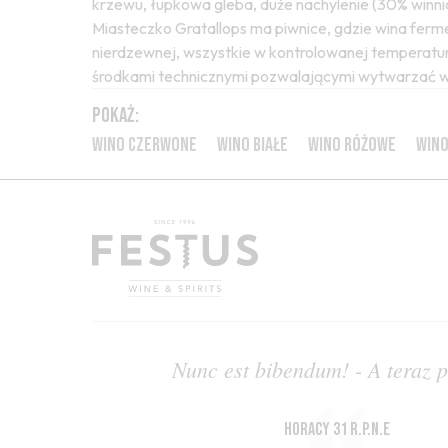
krzewu, łupkowa gleba, duże nachylenie (30% winnic
Miasteczko Gratallops ma piwnice, gdzie wina ferme
nierdzewnej, wszystkie w kontrolowanej temperatur
środkami technicznymi pozwalającymi wytwarzać wy
POKAŻ:
WINO CZERWONE
WINO BIAŁE
WINO RÓŻOWE
WINO
Nunc est bibendum! - A teraz p
Horacy 31 r.p.n.e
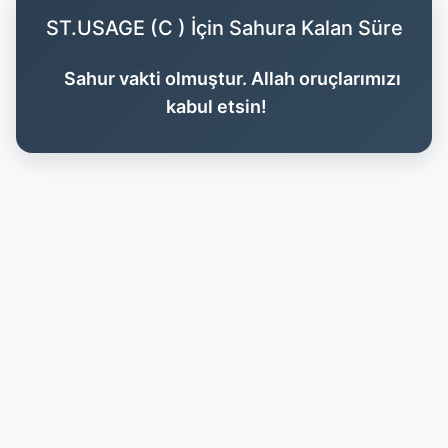
ST.USAGE (C ) İçin Sahura Kalan Süre
Sahur vakti olmuştur. Allah oruçlarımızı
kabul etsin!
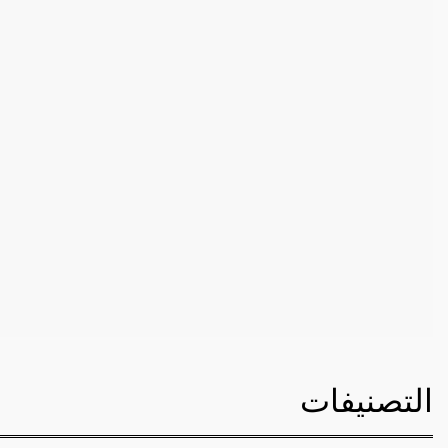
التصنيفات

**About this task:** Find the word "WINO" in the records and pull out each line that has it.

**Written solution:**
WINO CZERWONE
WINO BIAŁE
WINO RÓŻOWE
WINO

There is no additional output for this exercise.